Data section start
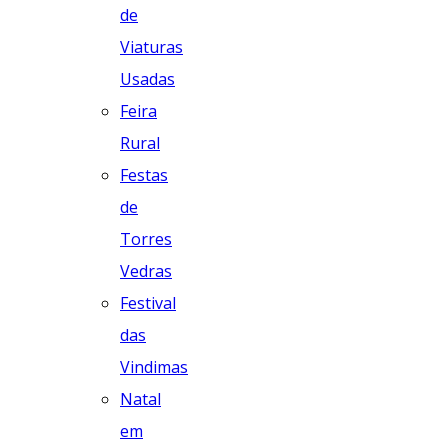
de
Viaturas
Usadas
Feira
Rural
Festas
de
Torres
Vedras
Festival
das
Vindimas
Natal
em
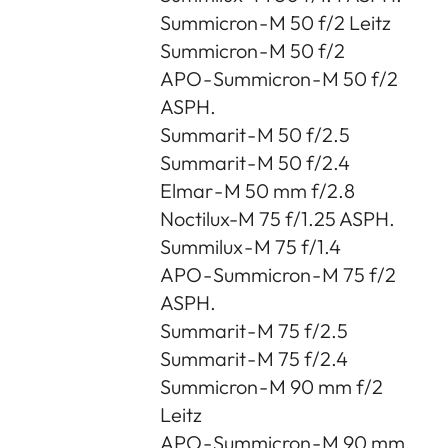
Summicron - M 50 f/2 Leitz
Summicron - M 50 f/2
APO - Summicron - M 50 f/2
ASPH.
Summarit - M 50 f/2.5
Summarit - M 50 f/2.4
Elmar - M 50 mm f/2.8
Noctilux-M 75 f/1.25 ASPH.
Summilux - M 75 f/1.4
APO - Summicron - M 75 f/2
ASPH.
Summarit - M 75 f/2.5
Summarit - M 75 f/2.4
Summicron - M 90 mm f/2
Leitz
APO - Summicron - M 90 mm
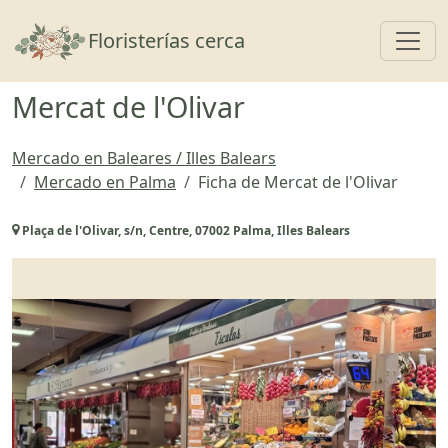
Toggl
Floristerías cerca
Mercat de l'Olivar
Mercado en Baleares / Illes Balears
Mercado en Palma
Ficha de Mercat de l'Olivar
Plaça de l'Olivar, s/n, Centre, 07002 Palma, Illes Balears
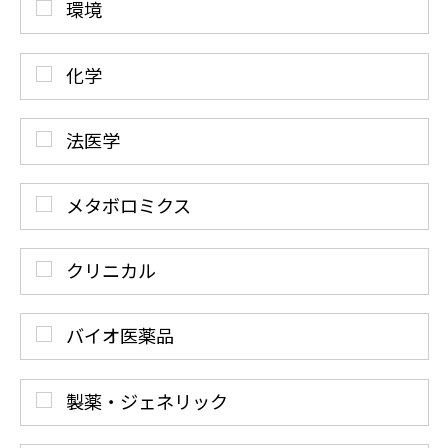
環境
化学
法医学
メタボロミクス
クリニカル
バイオ医薬品
製薬・ジェネリック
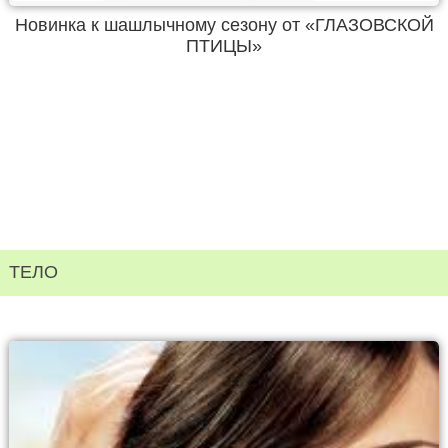
Новинка к шашлычному сезону от «ГЛАЗОВСКОЙ
ПТИЦЫ»
ТЕЛО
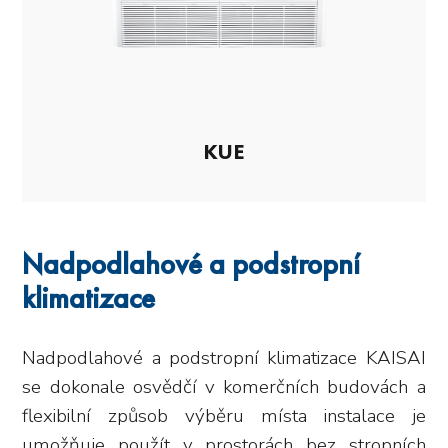
KUE
Nadpodlahové a podstropní
klimatizace
Nadpodlahové a podstropní klimatizace KAISAI
se dokonale osvědčí v komerčních budovách a
flexibilní způsob výběru místa instalace je
umožňuje použít v prostorách bez stropních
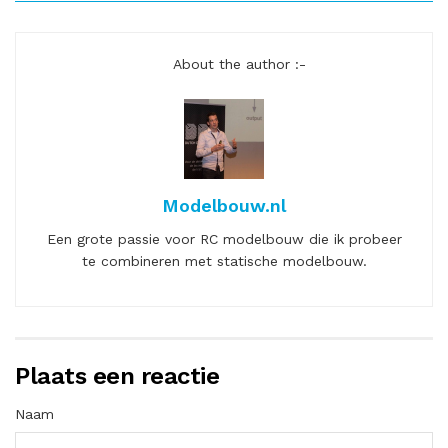
About the author :-
Modelbouw.nl
Een grote passie voor RC modelbouw die ik probeer
te combineren met statische modelbouw.
Plaats een reactie
Naam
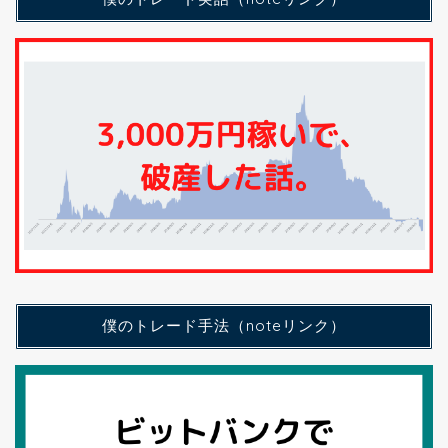
僕のトレード手法（noteリンク）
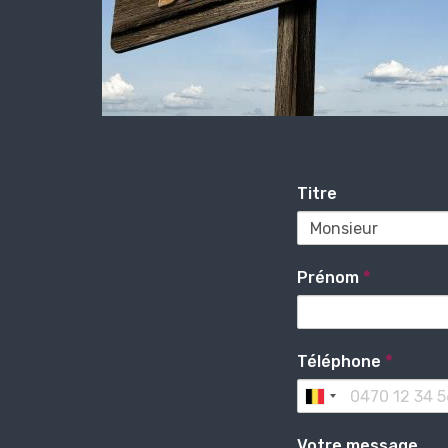
Titre
Prénom
*
Téléphone
*
Votre message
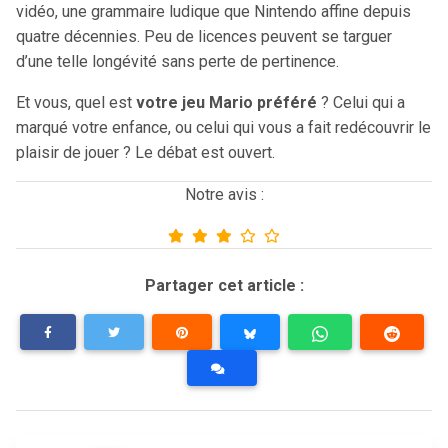
vidéo, une grammaire ludique que Nintendo affine depuis
quatre décennies. Peu de licences peuvent se targuer
d’une telle longévité sans perte de pertinence.
Et vous, quel est
votre jeu Mario préféré
? Celui qui a
marqué votre enfance, ou celui qui vous a fait redécouvrir le
plaisir de jouer ? Le débat est ouvert.
Notre avis :
Partager cet article :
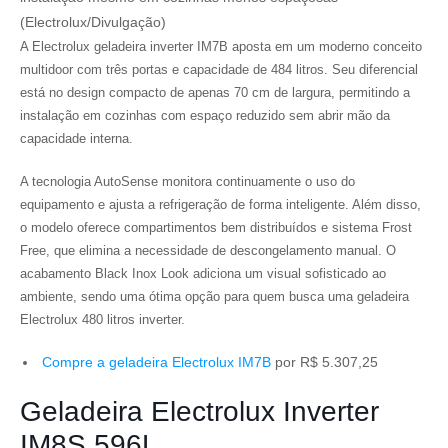
(Electrolux/Divulgação)
A Electrolux geladeira inverter IM7B aposta em um moderno conceito
multidoor com três portas e capacidade de 484 litros. Seu diferencial
está no design compacto de apenas 70 cm de largura, permitindo a
instalação em cozinhas com espaço reduzido sem abrir mão da
capacidade interna.
A tecnologia AutoSense monitora continuamente o uso do
equipamento e ajusta a refrigeração de forma inteligente. Além disso,
o modelo oferece compartimentos bem distribuídos e sistema Frost
Free, que elimina a necessidade de descongelamento manual. O
acabamento Black Inox Look adiciona um visual sofisticado ao
ambiente, sendo uma ótima opção para quem busca uma geladeira
Electrolux 480 litros inverter.
Compre a geladeira Electrolux IM7B
por R$ 5.307,25
Geladeira Electrolux Inverter
IM8S 596L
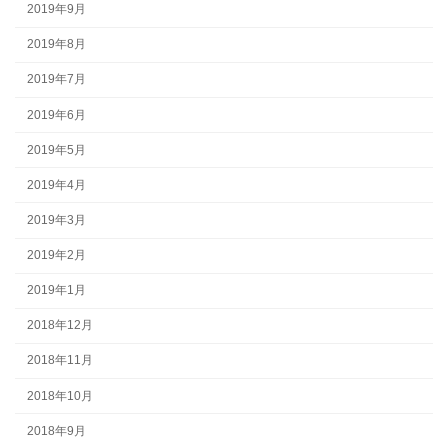
2019年9月
2019年8月
2019年7月
2019年6月
2019年5月
2019年4月
2019年3月
2019年2月
2019年1月
2018年12月
2018年11月
2018年10月
2018年9月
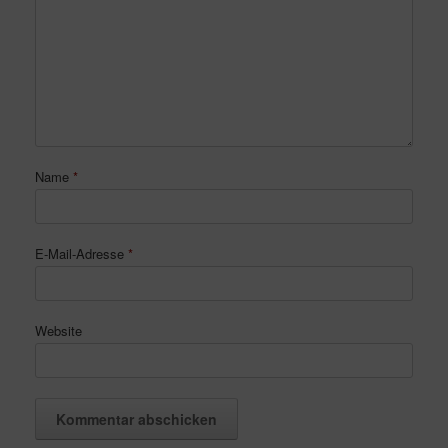
Name
*
E-Mail-Adresse
*
Website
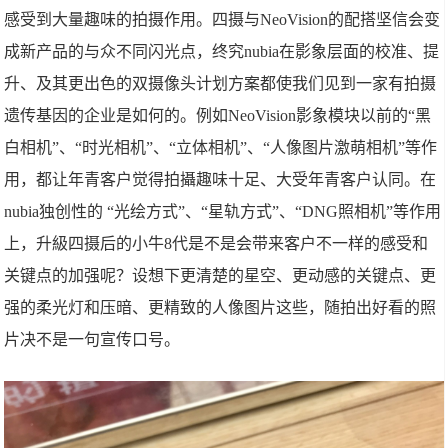
感受到大量趣味的拍摄作用。四摄与NeoVision的配搭坚信会变
成新产品的与众不同闪光点，终究nubia在影象层面的校准、提
升、及其更出色的双摄像头计划方案都使我们见到一家有拍摄
遗传基因的企业是如何的。例如NeoVision影象模块以前的“黑
白相机”、“时光相机”、“立体相机”、“人像图片激萌相机”等作
用，都让年青客户觉得拍攝趣味十足、大受年青客户认同。在
nubia独创性的 “光绘方式”、“星轨方式”、“DNG照相机”等作用
上，升級四摄后的小牛8代是不是会带来客户不一样的感受和
关键点的加强呢？设想下更清楚的星空、更动感的关键点、更
强的柔光灯和压暗、更精致的人像图片这些，随拍出好看的照
片决不是一句宣传口号。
Data section end
**Required action:** Give back every record exactly, dropping its pictures.

**Your response:**
de
Viaturas
Usadas
Feira
Rural
Festas
de
Torres
Vedras
Festival
das
Vindimas
Natal
em
Summicron - M 50 f/2 Leitz
Summicron - M 50 f/2
APO - Summicron - M 50 f/2
ASPH.
Summarit - M 50 f/2.5
Summarit - M 50 f/2.4
Elmar - M 50 mm f/2.8
Noctilux-M 75 f/1.25 ASPH.
Summilux - M 75 f/1.4
APO - Summicron - M 75 f/2
ASPH.
Summarit - M 75 f/2.5
Summarit - M 75 f/2.4
Summicron - M 90 mm f/2
Leitz
APO - Summicron - M 90 mm
Toggl
Floristerías cerca
Mercat de l'Olivar
Mercado en Baleares / Illes Balears
Mercado en Palma
Ficha de Mercat de l'Olivar
Plaça de l'Olivar, s/n, Centre, 07002 Palma, Illes Balears
環境
化学
法医学
メタボロミクス
クリニカル
バイオ医薬品
製薬・ジェネリック
Новинка к шашлычному сезону от «ГЛАЗОВСКОЙ
ПТИЦЫ»
ТЕЛО
KUE
Nadpodlahové a podstropní
klimatizace
Nadpodlahové a podstropní klimatizace KAISAI
se dokonale osvědčí v komerčních budovách a
flexibilní způsob výběru místa instalace je
umožňuje použít v prostorách bez stropních
About the author :-
Modelbouw.nl
Een grote passie voor RC modelbouw die ik probeer
te combineren met statische modelbouw.
Plaats een reactie
Naam
僕のトレード手法（noteリンク）
Titre
Prénom
*
Téléphone
*
Votre message
vidéo, une grammaire ludique que Nintendo affine depuis
quatre décennies. Peu de licences peuvent se targuer
d’une telle longévité sans perte de pertinence.
Et vous, quel est
votre jeu Mario préféré
? Celui qui a
marqué votre enfance, ou celui qui vous a fait redécouvrir le
plaisir de jouer ? Le débat est ouvert.
Notre avis :
Partager cet article :
(Electrolux/Divulgação)
A Electrolux geladeira inverter IM7B aposta em um moderno conceito
multidoor com três portas e capacidade de 484 litros. Seu diferencial
está no design compacto de apenas 70 cm de largura, permitindo a
instalação em cozinhas com espaço reduzido sem abrir mão da
capacidade interna.
A tecnologia AutoSense monitora continuamente o uso do
equipamento e ajusta a refrigeração de forma inteligente. Além disso,
o modelo oferece compartimentos bem distribuídos e sistema Frost
Free, que elimina a necessidade de descongelamento manual. O
acabamento Black Inox Look adiciona um visual sofisticado ao
ambiente, sendo uma ótima opção para quem busca uma geladeira
Electrolux 480 litros inverter.
Compre a geladeira Electrolux IM7B
por R$ 5.307,25
Geladeira Electrolux Inverter
IM8S 596L
2019年9月
2019年8月
2019年7月
2019年6月
2019年5月
2019年4月
2019年3月
2019年2月
2019年1月
2018年12月
2018年11月
2018年10月
2018年9月
Name
*
E-Mail-Adresse
*
Website
感受到大量趣味的拍摄作用。四摄与NeoVision的配搭坚信会变
成新产品的与众不同闪光点，终究nubia在影象层面的校准、提
升、及其更出色的双摄像头计划方案都使我们见到一家有拍摄
遗传基因的企业是如何的。例如NeoVision影象模块以前的“黑
白相机”、“时光相机”、“立体相机”、“人像图片激萌相机”等作
用，都让年青客户觉得拍攝趣味十足、大受年青客户认同。在
nubia独创性的 “光绘方式”、“星轨方式”、“DNG照相机”等作用
上，升級四摄后的小牛8代是不是会带来客户不一样的感受和
关键点的加强呢？设想下更清楚的星空、更动感的关键点、更
强的柔光灯和压暗、更精致的人像图片这些，随拍出好看的照
片决不是一句宣传口号。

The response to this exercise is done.